Un modèle économique qui séduit
Contrairement à de nombreuses innovations environnementales, celle-ci repose sur un modèle simple et peu coûteux. Les cheveux, collectés gratuitement auprès des salons partenaires, sont compressés dans des structures modulaires installées dans les bouches d’égout ou les avaloirs pluviaux. Leur entretien est minimal : un ramassage trimestriel des déchets accumulés, qui sont ensuite triés et recyclés. « Le coût de revient est bien inférieur à celui des solutions classiques, comme les grilles métalliques ou les bassins de rétention », souligne l’inventeur.
Cette rentabilité explique l’adoption rapide du système par plusieurs collectivités du Nord-Cotentin, puis par des entreprises privées souhaitant réduire leur empreinte environnementale. À Cherbourg-en-Cotentin, une vingtaine de points de filtration ont été installés, couvrant près de 80 % du centre-ville. D’autres communes de la Manche, comme Granville ou Saint-Lô, ont suivi l’exemple, tandis que des discussions sont en cours avec des métropoles comme Caen ou Le Havre.
Des résultats tangibles, mais un défi de taille
Les données collectées par l’entreprise de Sébastien Vrac sont édifiantes. En trois ans, les filtres ont permis de récupérer plus de 500 000 mégots, soit l’équivalent de plusieurs centaines de kilos de déchets non traités. « Chaque filtre capte en moyenne 2 000 mégots par an, précise-t-il. Mais le plus surprenant, c’est la diversité des polluants que nous récupérons : des résidus de médicaments, des microplastiques issus des pneus, ou encore des fragments de peintures. »
Pourtant, malgré ces résultats, l’adoption massive de cette technologie se heurte à deux obstacles majeurs : la logistique de collecte des cheveux et la nécessité d’un entretien régulier. « On ne peut pas se contenter d’installer les filtres et de les oublier, reconnaît Sébastien Vrac. Il faut une gestion rigoureuse pour éviter les engorgements et garantir leur efficacité. »

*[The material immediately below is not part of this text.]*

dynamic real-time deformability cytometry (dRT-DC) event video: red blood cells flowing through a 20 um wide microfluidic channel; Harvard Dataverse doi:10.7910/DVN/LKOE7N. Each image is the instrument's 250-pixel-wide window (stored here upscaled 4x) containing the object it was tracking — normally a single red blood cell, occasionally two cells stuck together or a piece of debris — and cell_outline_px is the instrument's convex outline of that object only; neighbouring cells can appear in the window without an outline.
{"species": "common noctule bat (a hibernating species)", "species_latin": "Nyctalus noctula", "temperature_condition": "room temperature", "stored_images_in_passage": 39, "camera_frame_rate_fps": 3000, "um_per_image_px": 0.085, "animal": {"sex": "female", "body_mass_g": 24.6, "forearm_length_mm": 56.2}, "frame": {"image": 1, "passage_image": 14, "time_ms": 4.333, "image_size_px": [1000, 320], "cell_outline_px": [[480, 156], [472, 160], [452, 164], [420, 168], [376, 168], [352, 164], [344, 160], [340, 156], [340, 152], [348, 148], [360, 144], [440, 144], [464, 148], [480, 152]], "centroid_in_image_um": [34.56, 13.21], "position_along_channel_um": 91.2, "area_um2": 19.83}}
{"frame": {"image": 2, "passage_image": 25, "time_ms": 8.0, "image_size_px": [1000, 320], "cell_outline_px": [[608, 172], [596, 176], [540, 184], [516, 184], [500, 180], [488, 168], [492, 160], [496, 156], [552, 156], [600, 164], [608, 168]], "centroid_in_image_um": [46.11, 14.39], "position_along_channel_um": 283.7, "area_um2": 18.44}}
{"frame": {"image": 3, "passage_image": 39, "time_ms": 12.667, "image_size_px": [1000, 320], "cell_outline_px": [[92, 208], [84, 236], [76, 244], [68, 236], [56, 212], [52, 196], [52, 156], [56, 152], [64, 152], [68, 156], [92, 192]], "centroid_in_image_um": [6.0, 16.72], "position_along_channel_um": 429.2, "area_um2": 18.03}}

Une chose est sûre : avec une pollution des milieux aquatiques qui coûte chaque année des milliards d’euros aux collectivités, des solutions comme celle-ci pourraient bien devenir un standard. Pour Sébastien Vrac, l’enjeu est clair : « On n’a pas besoin d’attendre des technologies futuristes pour agir. Parfois, la solution est sous nos pieds… ou plutôt, dans nos salons de coiffure. »
Les cheveux, grâce à leur structure fibreuse et leur charge électrostatique naturelle, agissent comme un filet fin retenant les particules solides et liquides. Leur porosité permet aussi d’absorber certains polluants organiques, tandis que leur résistance mécanique garantit une longue durée de vie dans les réseaux d’eaux pluviales.